Выбрать главу

Серые глаза Дионизия глядели на мир ясно и ласково, брови, как ласточки, с пленительной смелостью разлетались в чистой высоте лба, лицо, несмотря на резкие черты, было очень красиво. Гладкие щеки круто спускались к подбородку. Приветливая улыбка открывала сверкающую белизну зубов. Как все Униславские, он не отпускал ни бороды, ни усов, всегда был гладко выбрит. Не носил и длинных волос, как крестьяне в Старой Деревне.

Говорили, что Дионизий собирается жениться, но он вдруг захворал. Пролежал долго, с год или больше.

Оконце той каморки, где лежал на своем мученическом ложе Дионизий, много раз темнело и светлело, промелькнули за ним все времена долгого года. За оконцем шла жизнь, с ее шумом, трудами, музыкой, свадьбами, горестями и утешениями, — а Дионизий все лежал. Когда наконец встал, он был похож на тень и наделен ношей не под силу — выросшим за время болезни горбом.

Тяжело было в первый раз показаться на люди с выгнутой спиной. Но пережит был этот горький день, а за ним потянулись другие.

Дионизий бродил по деревне, похожий на страшилище из детских сказок, на оборотня, преображенного какой-то нездешней силой.

Разумеется, он искал помощи и у знахарей, и у старого ксендза из Тыкадлова. Ксендз разными способами пытался выяснить, не дьявол ли виновник болезни Дионизия, но ничего такого не заметил. Потом он додумался, что это, может быть, чахотка. Велел Дионизию обложить себя салом и полежать так некоторое время. В сале завелись черви, а горб не отвалился.
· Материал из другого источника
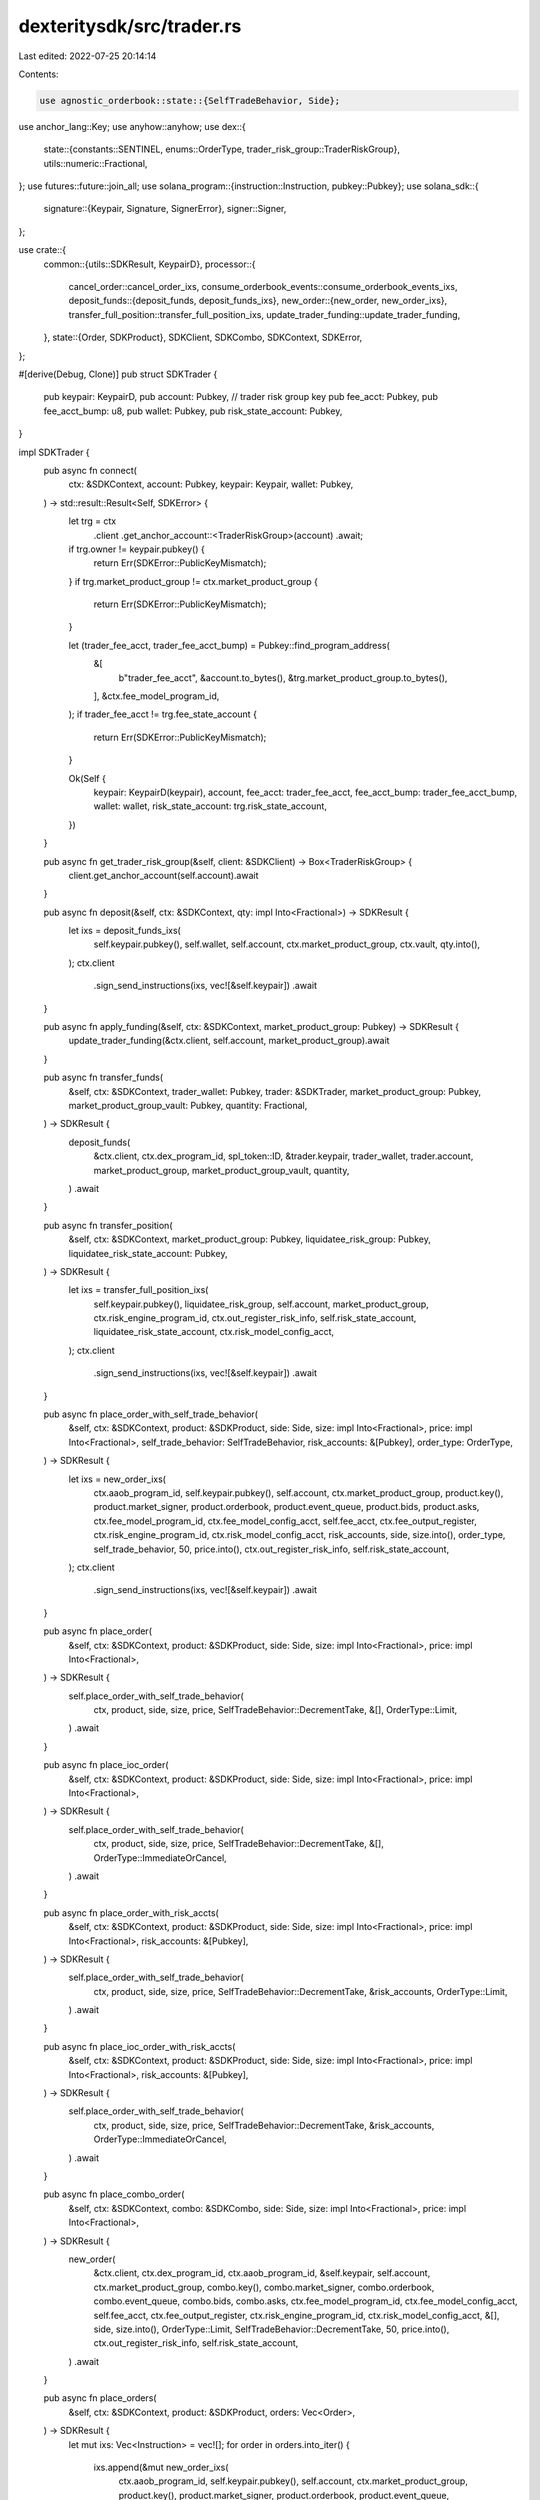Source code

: dexteritysdk/src/trader.rs
==========================

Last edited: 2022-07-25 20:14:14

Contents:

.. code-block:: rs

    use agnostic_orderbook::state::{SelfTradeBehavior, Side};
use anchor_lang::Key;
use anyhow::anyhow;
use dex::{
    state::{constants::SENTINEL, enums::OrderType, trader_risk_group::TraderRiskGroup},
    utils::numeric::Fractional,
};
use futures::future::join_all;
use solana_program::{instruction::Instruction, pubkey::Pubkey};
use solana_sdk::{
    signature::{Keypair, Signature, SignerError},
    signer::Signer,
};

use crate::{
    common::{utils::SDKResult, KeypairD},
    processor::{
        cancel_order::cancel_order_ixs,
        consume_orderbook_events::consume_orderbook_events_ixs,
        deposit_funds::{deposit_funds, deposit_funds_ixs},
        new_order::{new_order, new_order_ixs},
        transfer_full_position::transfer_full_position_ixs,
        update_trader_funding::update_trader_funding,
    },
    state::{Order, SDKProduct},
    SDKClient, SDKCombo, SDKContext, SDKError,
};

#[derive(Debug, Clone)]
pub struct SDKTrader {
    pub keypair: KeypairD,
    pub account: Pubkey, // trader risk group key
    pub fee_acct: Pubkey,
    pub fee_acct_bump: u8,
    pub wallet: Pubkey,
    pub risk_state_account: Pubkey,
}

impl SDKTrader {
    pub async fn connect(
        ctx: &SDKContext,
        account: Pubkey,
        keypair: Keypair,
        wallet: Pubkey,
    ) -> std::result::Result<Self, SDKError> {
        let trg = ctx
            .client
            .get_anchor_account::<TraderRiskGroup>(account)
            .await;
        if trg.owner != keypair.pubkey() {
            return Err(SDKError::PublicKeyMismatch);
        }
        if trg.market_product_group != ctx.market_product_group {
            return Err(SDKError::PublicKeyMismatch);
        }

        let (trader_fee_acct, trader_fee_acct_bump) = Pubkey::find_program_address(
            &[
                b"trader_fee_acct",
                &account.to_bytes(),
                &trg.market_product_group.to_bytes(),
            ],
            &ctx.fee_model_program_id,
        );
        if trader_fee_acct != trg.fee_state_account {
            return Err(SDKError::PublicKeyMismatch);
        }

        Ok(Self {
            keypair: KeypairD(keypair),
            account,
            fee_acct: trader_fee_acct,
            fee_acct_bump: trader_fee_acct_bump,
            wallet: wallet,
            risk_state_account: trg.risk_state_account,
        })
    }

    pub async fn get_trader_risk_group(&self, client: &SDKClient) -> Box<TraderRiskGroup> {
        client.get_anchor_account(self.account).await
    }

    pub async fn deposit(&self, ctx: &SDKContext, qty: impl Into<Fractional>) -> SDKResult {
        let ixs = deposit_funds_ixs(
            self.keypair.pubkey(),
            self.wallet,
            self.account,
            ctx.market_product_group,
            ctx.vault,
            qty.into(),
        );
        ctx.client
            .sign_send_instructions(ixs, vec![&self.keypair])
            .await
    }

    pub async fn apply_funding(&self, ctx: &SDKContext, market_product_group: Pubkey) -> SDKResult {
        update_trader_funding(&ctx.client, self.account, market_product_group).await
    }

    pub async fn transfer_funds(
        &self,
        ctx: &SDKContext,
        trader_wallet: Pubkey,
        trader: &SDKTrader,
        market_product_group: Pubkey,
        market_product_group_vault: Pubkey,
        quantity: Fractional,
    ) -> SDKResult {
        deposit_funds(
            &ctx.client,
            ctx.dex_program_id,
            spl_token::ID,
            &trader.keypair,
            trader_wallet,
            trader.account,
            market_product_group,
            market_product_group_vault,
            quantity,
        )
        .await
    }

    pub async fn transfer_position(
        &self,
        ctx: &SDKContext,
        market_product_group: Pubkey,
        liquidatee_risk_group: Pubkey,
        liquidatee_risk_state_account: Pubkey,
    ) -> SDKResult {
        let ixs = transfer_full_position_ixs(
            self.keypair.pubkey(),
            liquidatee_risk_group,
            self.account,
            market_product_group,
            ctx.risk_engine_program_id,
            ctx.out_register_risk_info,
            self.risk_state_account,
            liquidatee_risk_state_account,
            ctx.risk_model_config_acct,
        );
        ctx.client
            .sign_send_instructions(ixs, vec![&self.keypair])
            .await
    }

    pub async fn place_order_with_self_trade_behavior(
        &self,
        ctx: &SDKContext,
        product: &SDKProduct,
        side: Side,
        size: impl Into<Fractional>,
        price: impl Into<Fractional>,
        self_trade_behavior: SelfTradeBehavior,
        risk_accounts: &[Pubkey],
        order_type: OrderType,
    ) -> SDKResult {
        let ixs = new_order_ixs(
            ctx.aaob_program_id,
            self.keypair.pubkey(),
            self.account,
            ctx.market_product_group,
            product.key(),
            product.market_signer,
            product.orderbook,
            product.event_queue,
            product.bids,
            product.asks,
            ctx.fee_model_program_id,
            ctx.fee_model_config_acct,
            self.fee_acct,
            ctx.fee_output_register,
            ctx.risk_engine_program_id,
            ctx.risk_model_config_acct,
            risk_accounts,
            side,
            size.into(),
            order_type,
            self_trade_behavior,
            50,
            price.into(),
            ctx.out_register_risk_info,
            self.risk_state_account,
        );
        ctx.client
            .sign_send_instructions(ixs, vec![&self.keypair])
            .await
    }

    pub async fn place_order(
        &self,
        ctx: &SDKContext,
        product: &SDKProduct,
        side: Side,
        size: impl Into<Fractional>,
        price: impl Into<Fractional>,
    ) -> SDKResult {
        self.place_order_with_self_trade_behavior(
            ctx,
            product,
            side,
            size,
            price,
            SelfTradeBehavior::DecrementTake,
            &[],
            OrderType::Limit,
        )
        .await
    }

    pub async fn place_ioc_order(
        &self,
        ctx: &SDKContext,
        product: &SDKProduct,
        side: Side,
        size: impl Into<Fractional>,
        price: impl Into<Fractional>,
    ) -> SDKResult {
        self.place_order_with_self_trade_behavior(
            ctx,
            product,
            side,
            size,
            price,
            SelfTradeBehavior::DecrementTake,
            &[],
            OrderType::ImmediateOrCancel,
        )
        .await
    }

    pub async fn place_order_with_risk_accts(
        &self,
        ctx: &SDKContext,
        product: &SDKProduct,
        side: Side,
        size: impl Into<Fractional>,
        price: impl Into<Fractional>,
        risk_accounts: &[Pubkey],
    ) -> SDKResult {
        self.place_order_with_self_trade_behavior(
            ctx,
            product,
            side,
            size,
            price,
            SelfTradeBehavior::DecrementTake,
            &risk_accounts,
            OrderType::Limit,
        )
        .await
    }

    pub async fn place_ioc_order_with_risk_accts(
        &self,
        ctx: &SDKContext,
        product: &SDKProduct,
        side: Side,
        size: impl Into<Fractional>,
        price: impl Into<Fractional>,
        risk_accounts: &[Pubkey],
    ) -> SDKResult {
        self.place_order_with_self_trade_behavior(
            ctx,
            product,
            side,
            size,
            price,
            SelfTradeBehavior::DecrementTake,
            &risk_accounts,
            OrderType::ImmediateOrCancel,
        )
        .await
    }

    pub async fn place_combo_order(
        &self,
        ctx: &SDKContext,
        combo: &SDKCombo,
        side: Side,
        size: impl Into<Fractional>,
        price: impl Into<Fractional>,
    ) -> SDKResult {
        new_order(
            &ctx.client,
            ctx.dex_program_id,
            ctx.aaob_program_id,
            &self.keypair,
            self.account,
            ctx.market_product_group,
            combo.key(),
            combo.market_signer,
            combo.orderbook,
            combo.event_queue,
            combo.bids,
            combo.asks,
            ctx.fee_model_program_id,
            ctx.fee_model_config_acct,
            self.fee_acct,
            ctx.fee_output_register,
            ctx.risk_engine_program_id,
            ctx.risk_model_config_acct,
            &[],
            side,
            size.into(),
            OrderType::Limit,
            SelfTradeBehavior::DecrementTake,
            50,
            price.into(),
            ctx.out_register_risk_info,
            self.risk_state_account,
        )
        .await
    }

    pub async fn place_orders(
        &self,
        ctx: &SDKContext,
        product: &SDKProduct,
        orders: Vec<Order>,
    ) -> SDKResult {
        let mut ixs: Vec<Instruction> = vec![];
        for order in orders.into_iter() {
            ixs.append(&mut new_order_ixs(
                ctx.aaob_program_id,
                self.keypair.pubkey(),
                self.account,
                ctx.market_product_group,
                product.key(),
                product.market_signer,
                product.orderbook,
                product.event_queue,
                product.bids,
                product.asks,
                ctx.fee_model_program_id,
                ctx.fee_model_config_acct,
                self.fee_acct,
                ctx.fee_output_register,
                ctx.risk_engine_program_id,
                ctx.risk_model_config_acct,
                &[],
                *order.side,
                order.size,
                OrderType::Limit,
                SelfTradeBehavior::DecrementTake,
                50,
                order.price,
                ctx.out_register_risk_info,
                self.risk_state_account,
            ));
        }
        ctx.client
            .sign_send_instructions(ixs, vec![&self.keypair])
            .await
    }

    pub async fn crank(
        &self,
        ctx: &SDKContext,
        product: &SDKProduct,
        other_traders: &[&SDKTrader],
    ) -> SDKResult {
        let mut accts = Vec::with_capacity(3 + other_traders.len() * 3);
        accts.extend_from_slice(&[self.account, self.fee_acct, self.risk_state_account]);
        accts.extend(
            other_traders
                .iter()
                .flat_map(|t| [t.account, t.fee_acct, t.risk_state_account].into_iter()),
        );
        ctx.crank_raw(
            product.key(),
            product.market_signer,
            product.orderbook,
            product.event_queue,
            &self.keypair,
            accts.as_mut_slice(),
            4,
        )
        .await
    }

    pub async fn cancel_all_orders(
        &self,
        ctx: &SDKContext,
        product_indices: &[usize],
    ) -> SDKResult {
        let trader_risk_group = self.get_trader_risk_group(&ctx.client).await;
        for &n in product_indices.iter() {
            let mut order_ids: Vec<u128> = vec![];
            let mut ptr = trader_risk_group.open_orders.products[n].head_index as usize;
            let order = trader_risk_group.open_orders.orders[ptr];
            assert_eq!(order.prev, SENTINEL);
            while ptr != SENTINEL {
                let order = trader_risk_group.open_orders.orders[ptr];
                assert_ne!(order.id, 0);
                order_ids.push(order.id);
                ptr = order.next;
            }
            if !order_ids.is_empty() {
                match self
                    .cancel_orders(ctx, &ctx.products[n], order_ids.clone())
                    .await
                {
                    Ok(_) => {}
                    Err(_) => {
                        println!("Atomic cancel failed, attempting to cancel indiivdually");
                        let mut cancels = vec![];
                        for order_id in order_ids.into_iter() {
                            cancels.push(self.cancel_order(ctx, &ctx.products[n], order_id));
                        }
                        join_all(cancels).await;
                    }
                };
            }
        }

        Ok(())
    }
    pub async fn cancel(
        &self,
        ctx: &SDKContext,
        product: &SDKProduct,
        order_id: u128,
    ) -> SDKResult {
        self.cancel_underwater(ctx, product, order_id, self).await
    }

    pub async fn cancel_underwater(
        &self,
        ctx: &SDKContext,
        product: &SDKProduct,
        order_id: u128,
        under_water_trader: &SDKTrader,
    ) -> SDKResult {
        ctx.client
            .sign_send_instructions(
                cancel_order_ixs(
                    ctx.aaob_program_id,
                    self.keypair.pubkey(),
                    under_water_trader.account,
                    ctx.market_product_group,
                    product.key(),
                    product.market_signer,
                    product.orderbook,
                    product.event_queue,
                    product.bids,
                    product.asks,
                    ctx.risk_engine_program_id,
                    vec![],
                    order_id,
                    ctx.out_register_risk_info,
                    under_water_trader.risk_state_account,
                    ctx.risk_model_config_acct,
                ),
                vec![&self.keypair],
            )
            .await
    }

    pub async fn cancel_order(
        &self,
        ctx: &SDKContext,
        product: &SDKProduct,
        order: u128,
    ) -> SDKResult {
        let mut ixs: Vec<Instruction> = vec![];
        ixs.append(&mut cancel_order_ixs(
            ctx.aaob_program_id,
            self.keypair.pubkey(),
            self.account,
            ctx.market_product_group,
            product.key(),
            product.market_signer,
            product.orderbook,
            product.event_queue,
            product.bids,
            product.asks,
            ctx.risk_engine_program_id,
            vec![],
            order,
            ctx.out_register_risk_info,
            self.risk_state_account,
            ctx.risk_model_config_acct,
        ));
        ctx.client
            .sign_send_instructions(ixs, vec![&self.keypair])
            .await
    }

    pub async fn cancel_orders(
        &self,
        ctx: &SDKContext,
        product: &SDKProduct,
        orders: Vec<u128>,
    ) -> SDKResult {
        let mut ixs: Vec<Instruction> = vec![];
        for order_id in orders.into_iter() {
            ixs.append(&mut cancel_order_ixs(
                ctx.aaob_program_id,
                self.keypair.pubkey(),
                self.account,
                ctx.market_product_group,
                product.key(),
                product.market_signer,
                product.orderbook,
                product.event_queue,
                product.bids,
                product.asks,
                ctx.risk_engine_program_id,
                vec![],
                order_id,
                ctx.out_register_risk_info,
                self.risk_state_account,
                ctx.risk_model_config_acct,
            ));
        }
        ctx.client
            .sign_send_instructions(ixs, vec![&self.keypair])
            .await
    }
}

impl Key for SDKTrader {
    fn key(&self) -> Pubkey {
        self.keypair.pubkey()
    }
}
Тогда, по просьбе Дионизия, отслужили святую мессу, а после мессы старый ксендз, позвав к себе Дионизия, посоветовал ему все предоставить воле божьей, так как болезнь эта — или кара, или испытание, после которого придет радость если не на этом, то на том свете.

Кара это была или испытание, не оставалось ничего больше, как молча нести бремя, не соваться к людям и жить в тяжелом одиночестве, на которое обрекла его злая судьба.

Так думал Дионизий и готов был уже пойти по миру, побираться вместе с тем нищим, что сидел всегда у ворот кладбища, или доживать где-нибудь потихоньку свои дни.

Но оказалось, что не так далеко от других людей отбросило его несчастье.

Пахарем он уже не мог быть — ему не под силу было пахать на волах. Но однажды, когда он, зевая, бродил по двору, проходивший мимо пан остановился и спросил:

— Ну, хорошо, а кто же будет за вас молоко возить? Станете так вот ходить и бездельничать, а Юзька будет мне молоко портить?

Молоко возил всегда недавно умерший старик Униславский. Звали его также Дионизием, и на старости лет, когда он не мог уже работать в поле, он возил молоко в город. Так долго возил, что даже после его смерти, когда вместо него начал ездить парень Юзька, люди, завидев возвращавшуюся из города тележку, говорили:

— А вот уже Дионизий едет.

Теперь они смело могли говорить так, потому что молоко и в самом деле стал возить Дионизий.

— Вот теперь будете ездить вы, так можно и поручить купить что-нибудь, — радовались женщины. — А то у этого Юзьки голова — настоящее решето, все перезабудет!

Дионизию после болезни начали говорить «вы», словно он сразу состарился. Но ему это не было неприятно.

Когда он в первый раз вывел на заре из конюшни молодую кобылку, Пегашку, и запряг ее в повозку, он даже казался веселым. Вытащил из стога у конюшни горсть свежего сена, сочно благоухающего скошенными травами, и дал кобыле. Она хватала губами шарики увядшего клевера, пытаясь в то же время выплюнуть изо рта узду.

— Пока еще человек может что-нибудь делать и зарабатывать себе кусок хлеба, роптать не приходится! — сказал Дионизий вслух.

Но, говоря так, он не знал, что будет еще некоторое время роптать и метаться.

Совсем еще недавно он отрекался от всего, готов был под костелом с нищими сидеть. Мир перестал для него существовать, остались ему только бог да молитва. А теперь его вывели на дорогу, по которой ходят другие, простые и здоровые люди. Сначала он не хотел вступать на нее, не стремился воротиться к прежнему. С него было бы довольно убогого существования нищего.

Но, когда он снова оказался меж людей, на что он уже не надеялся, — ему и этого уже было недостаточно. Он начал злиться, ссориться со всеми.

В хлеву при доении, на тележке, по дороге в погреб и потом во дворе перед погребом, среди стука подойников, дребезжания бидонов и теплого журчания молока постоянно слышалась его воркотня и сердитые окрики.

— Тряпок не выстирывают, как следует, вот молоко и киснет! — жаловался он на девушек.

— Киснет, потому что мало на холоду его держите, — огрызались те иногда.